TASK TO CARRY OUT. Only the lines below from the one that holds "愿智者。谓依第四静虑心。以愿为先。引如智起如愿了知。故名愿智。" through the one that holds "### Running the project" should appear in the answer, copied exactly, end lines included and pictures omitted.

[[ INPUT DATA, beginning ]]

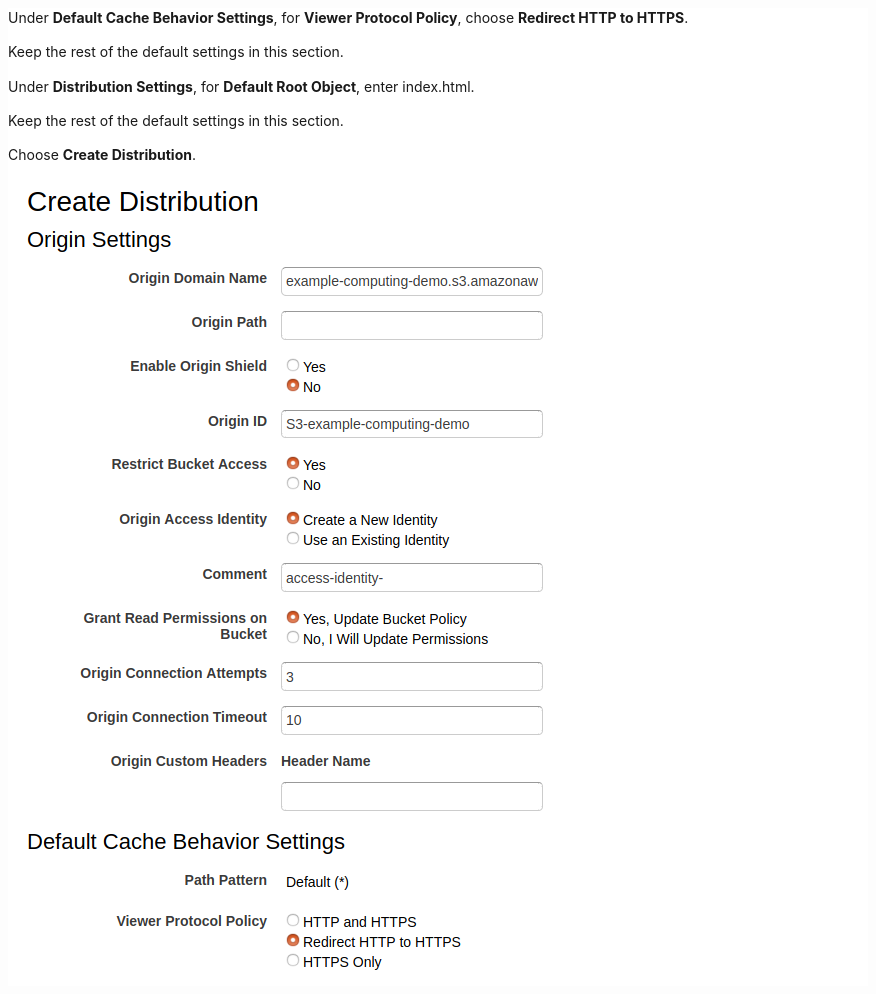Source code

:   Under **Default Cache Behavior Settings**, for **Viewer Protocol Policy**, choose **Redirect HTTP to HTTPS**.

  Keep the rest of the default settings in this section.

  Under **Distribution Settings**, for **Default Root Object**, enter index.html.

  Keep the rest of the default settings in this section.

  Choose **Create Distribution**.

![](../.gitbook/assets/screenshot-from-2020-11-08-10-58-41.png)
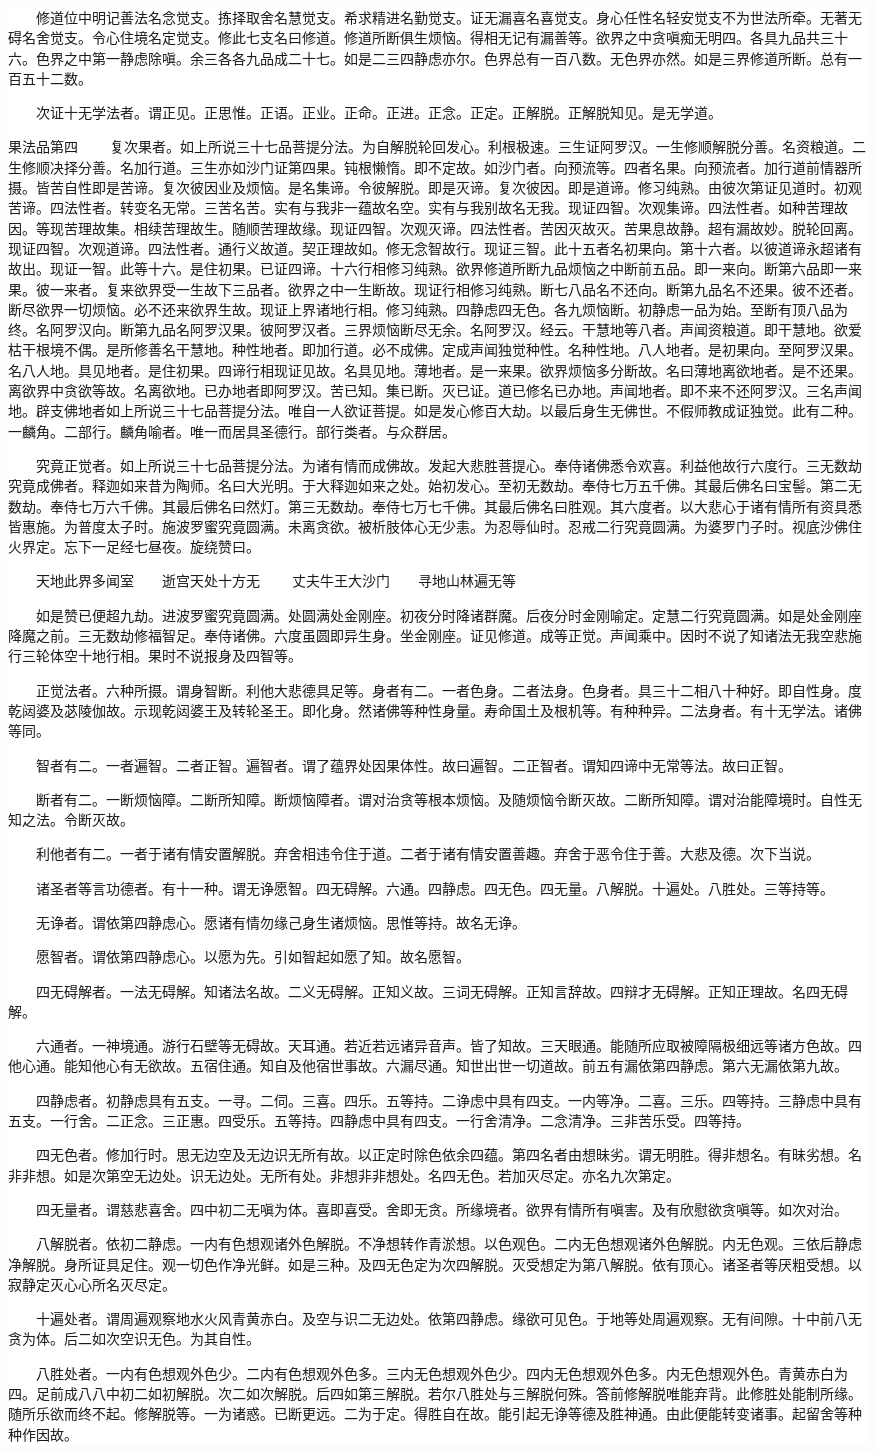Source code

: 　　修道位中明记善法名念觉支。拣择取舍名慧觉支。希求精进名勤觉支。证无漏喜名喜觉支。身心任性名轻安觉支不为世法所牵。无著无碍名舍觉支。令心住境名定觉支。修此七支名曰修道。修道所断俱生烦恼。得相无记有漏善等。欲界之中贪嗔痴无明四。各具九品共三十六。色界之中第一静虑除嗔。余三各各九品成二十七。如是二三四静虑亦尔。色界总有一百八数。无色界亦然。如是三界修道所断。总有一百五十二数。

　　次证十无学法者。谓正见。正思惟。正语。正业。正命。正进。正念。正定。正解脱。正解脱知见。是无学道。

果法品第四
　　复次果者。如上所说三十七品菩提分法。为自解脱轮回发心。利根极速。三生证阿罗汉。一生修顺解脱分善。名资粮道。二生修顺决择分善。名加行道。三生亦如沙门证第四果。钝根懒惰。即不定故。如沙门者。向预流等。四者名果。向预流者。加行道前情器所摄。皆苦自性即是苦谛。复次彼因业及烦恼。是名集谛。令彼解脱。即是灭谛。复次彼因。即是道谛。修习纯熟。由彼次第证见道时。初观苦谛。四法性者。转变名无常。三苦名苦。实有与我非一蕴故名空。实有与我别故名无我。现证四智。次观集谛。四法性者。如种苦理故因。等现苦理故集。相续苦理故生。随顺苦理故缘。现证四智。次观灭谛。四法性者。苦因灭故灭。苦果息故静。超有漏故妙。脱轮回离。现证四智。次观道谛。四法性者。通行义故道。契正理故如。修无念智故行。现证三智。此十五者名初果向。第十六者。以彼道谛永超诸有故出。现证一智。此等十六。是住初果。已证四谛。十六行相修习纯熟。欲界修道所断九品烦恼之中断前五品。即一来向。断第六品即一来果。彼一来者。复来欲界受一生故下三品者。欲界之中一生断故。现证行相修习纯熟。断七八品名不还向。断第九品名不还果。彼不还者。断尽欲界一切烦恼。必不还来欲界生故。现证上界诸地行相。修习纯熟。四静虑四无色。各九烦恼断。初静虑一品为始。至断有顶八品为终。名阿罗汉向。断第九品名阿罗汉果。彼阿罗汉者。三界烦恼断尽无余。名阿罗汉。经云。干慧地等八者。声闻资粮道。即干慧地。欲爱枯干根境不偶。是所修善名干慧地。种性地者。即加行道。必不成佛。定成声闻独觉种性。名种性地。八人地者。是初果向。至阿罗汉果。名八人地。具见地者。是住初果。四谛行相现证见故。名具见地。薄地者。是一来果。欲界烦恼多分断故。名曰薄地离欲地者。是不还果。离欲界中贪欲等故。名离欲地。已办地者即阿罗汉。苦已知。集已断。灭已证。道已修名已办地。声闻地者。即不来不还阿罗汉。三名声闻地。辟支佛地者如上所说三十七品菩提分法。唯自一人欲证菩提。如是发心修百大劫。以最后身生无佛世。不假师教成证独觉。此有二种。一麟角。二部行。麟角喻者。唯一而居具圣德行。部行类者。与众群居。

　　究竟正觉者。如上所说三十七品菩提分法。为诸有情而成佛故。发起大悲胜菩提心。奉侍诸佛悉令欢喜。利益他故行六度行。三无数劫究竟成佛者。释迦如来昔为陶师。名曰大光明。于大释迦如来之处。始初发心。至初无数劫。奉侍七万五千佛。其最后佛名曰宝髻。第二无数劫。奉侍七万六千佛。其最后佛名曰然灯。第三无数劫。奉侍七万七千佛。其最后佛名曰胜观。其六度者。以大悲心于诸有情所有资具悉皆惠施。为普度太子时。施波罗蜜究竟圆满。未离贪欲。被析肢体心无少恚。为忍辱仙时。忍戒二行究竟圆满。为婆罗门子时。视底沙佛住火界定。忘下一足经七昼夜。旋绕赞曰。

　　天地此界多闻室　　逝宫天处十方无
　　丈夫牛王大沙门　　寻地山林遍无等

　　如是赞已便超九劫。进波罗蜜究竟圆满。处圆满处金刚座。初夜分时降诸群魔。后夜分时金刚喻定。定慧二行究竟圆满。如是处金刚座降魔之前。三无数劫修福智足。奉侍诸佛。六度虽圆即异生身。坐金刚座。证见修道。成等正觉。声闻乘中。因时不说了知诸法无我空悲施行三轮体空十地行相。果时不说报身及四智等。

　　正觉法者。六种所摄。谓身智断。利他大悲德具足等。身者有二。一者色身。二者法身。色身者。具三十二相八十种好。即自性身。度乾闼婆及苾陵伽故。示现乾闼婆王及转轮圣王。即化身。然诸佛等种性身量。寿命国土及根机等。有种种异。二法身者。有十无学法。诸佛等同。

　　智者有二。一者遍智。二者正智。遍智者。谓了蕴界处因果体性。故曰遍智。二正智者。谓知四谛中无常等法。故曰正智。

　　断者有二。一断烦恼障。二断所知障。断烦恼障者。谓对治贪等根本烦恼。及随烦恼令断灭故。二断所知障。谓对治能障境时。自性无知之法。令断灭故。

　　利他者有二。一者于诸有情安置解脱。弃舍相违令住于道。二者于诸有情安置善趣。弃舍于恶令住于善。大悲及德。次下当说。

　　诸圣者等言功德者。有十一种。谓无诤愿智。四无碍解。六通。四静虑。四无色。四无量。八解脱。十遍处。八胜处。三等持等。

　　无诤者。谓依第四静虑心。愿诸有情勿缘己身生诸烦恼。思惟等持。故名无诤。

　　愿智者。谓依第四静虑心。以愿为先。引如智起如愿了知。故名愿智。

　　四无碍解者。一法无碍解。知诸法名故。二义无碍解。正知义故。三词无碍解。正知言辞故。四辩才无碍解。正知正理故。名四无碍解。

　　六通者。一神境通。游行石壁等无碍故。天耳通。若近若远诸异音声。皆了知故。三天眼通。能随所应取被障隔极细远等诸方色故。四他心通。能知他心有无欲故。五宿住通。知自及他宿世事故。六漏尽通。知世出世一切道故。前五有漏依第四静虑。第六无漏依第九故。

　　四静虑者。初静虑具有五支。一寻。二伺。三喜。四乐。五等持。二诤虑中具有四支。一内等净。二喜。三乐。四等持。三静虑中具有五支。一行舍。二正念。三正惠。四受乐。五等持。四静虑中具有四支。一行舍清净。二念清净。三非苦乐受。四等持。

　　四无色者。修加行时。思无边空及无边识无所有故。以正定时除色依余四蕴。第四名者由想昧劣。谓无明胜。得非想名。有昧劣想。名非非想。如是次第空无边处。识无边处。无所有处。非想非非想处。名四无色。若加灭尽定。亦名九次第定。

　　四无量者。谓慈悲喜舍。四中初二无嗔为体。喜即喜受。舍即无贪。所缘境者。欲界有情所有嗔害。及有欣慰欲贪嗔等。如次对治。

　　八解脱者。依初二静虑。一内有色想观诸外色解脱。不净想转作青淤想。以色观色。二内无色想观诸外色解脱。内无色观。三依后静虑净解脱。身所证具足住。观一切色作净光鲜。如是三种。及四无色定为次四解脱。灭受想定为第八解脱。依有顶心。诸圣者等厌粗受想。以寂静定灭心心所名灭尽定。

　　十遍处者。谓周遍观察地水火风青黄赤白。及空与识二无边处。依第四静虑。缘欲可见色。于地等处周遍观察。无有间隙。十中前八无贪为体。后二如次空识无色。为其自性。

　　八胜处者。一内有色想观外色少。二内有色想观外色多。三内无色想观外色少。四内无色想观外色多。内无色想观外色。青黄赤白为四。足前成八八中初二如初解脱。次二如次解脱。后四如第三解脱。若尔八胜处与三解脱何殊。答前修解脱唯能弃背。此修胜处能制所缘。随所乐欲而终不起。修解脱等。一为诸惑。已断更远。二为于定。得胜自在故。能引起无诤等德及胜神通。由此便能转变诸事。起留舍等种种作因故。
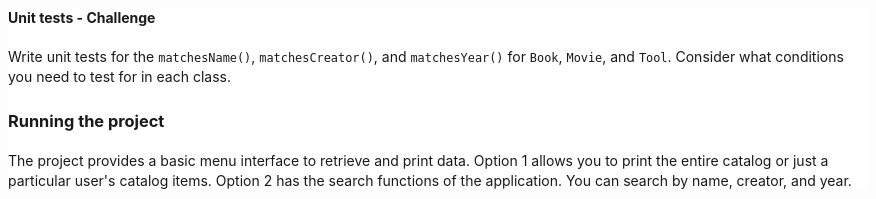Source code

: #### Unit tests - Challenge

Write unit tests for the `matchesName()`, `matchesCreator()`, and `matchesYear()` for `Book`, `Movie`, and `Tool`. Consider what conditions you need to test for in each class.

### Running the project

The project provides a basic menu interface to retrieve and print data. Option 1 allows you to print the entire catalog or just a particular user's catalog items. Option 2 has the search functions of the application. You can search by name, creator, and year.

[[ INPUT DATA, end ]]

EXERCISE SOLUTION.
　　愿智者。谓依第四静虑心。以愿为先。引如智起如愿了知。故名愿智。

　　四无碍解者。一法无碍解。知诸法名故。二义无碍解。正知义故。三词无碍解。正知言辞故。四辩才无碍解。正知正理故。名四无碍解。

　　六通者。一神境通。游行石壁等无碍故。天耳通。若近若远诸异音声。皆了知故。三天眼通。能随所应取被障隔极细远等诸方色故。四他心通。能知他心有无欲故。五宿住通。知自及他宿世事故。六漏尽通。知世出世一切道故。前五有漏依第四静虑。第六无漏依第九故。

　　四静虑者。初静虑具有五支。一寻。二伺。三喜。四乐。五等持。二诤虑中具有四支。一内等净。二喜。三乐。四等持。三静虑中具有五支。一行舍。二正念。三正惠。四受乐。五等持。四静虑中具有四支。一行舍清净。二念清净。三非苦乐受。四等持。

　　四无色者。修加行时。思无边空及无边识无所有故。以正定时除色依余四蕴。第四名者由想昧劣。谓无明胜。得非想名。有昧劣想。名非非想。如是次第空无边处。识无边处。无所有处。非想非非想处。名四无色。若加灭尽定。亦名九次第定。

　　四无量者。谓慈悲喜舍。四中初二无嗔为体。喜即喜受。舍即无贪。所缘境者。欲界有情所有嗔害。及有欣慰欲贪嗔等。如次对治。

　　八解脱者。依初二静虑。一内有色想观诸外色解脱。不净想转作青淤想。以色观色。二内无色想观诸外色解脱。内无色观。三依后静虑净解脱。身所证具足住。观一切色作净光鲜。如是三种。及四无色定为次四解脱。灭受想定为第八解脱。依有顶心。诸圣者等厌粗受想。以寂静定灭心心所名灭尽定。

　　十遍处者。谓周遍观察地水火风青黄赤白。及空与识二无边处。依第四静虑。缘欲可见色。于地等处周遍观察。无有间隙。十中前八无贪为体。后二如次空识无色。为其自性。

　　八胜处者。一内有色想观外色少。二内有色想观外色多。三内无色想观外色少。四内无色想观外色多。内无色想观外色。青黄赤白为四。足前成八八中初二如初解脱。次二如次解脱。后四如第三解脱。若尔八胜处与三解脱何殊。答前修解脱唯能弃背。此修胜处能制所缘。随所乐欲而终不起。修解脱等。一为诸惑。已断更远。二为于定。得胜自在故。能引起无诤等德及胜神通。由此便能转变诸事。起留舍等种种作因故。
Source code

: #### Unit tests - Challenge

Write unit tests for the `matchesName()`, `matchesCreator()`, and `matchesYear()` for `Book`, `Movie`, and `Tool`. Consider what conditions you need to test for in each class.

### Running the project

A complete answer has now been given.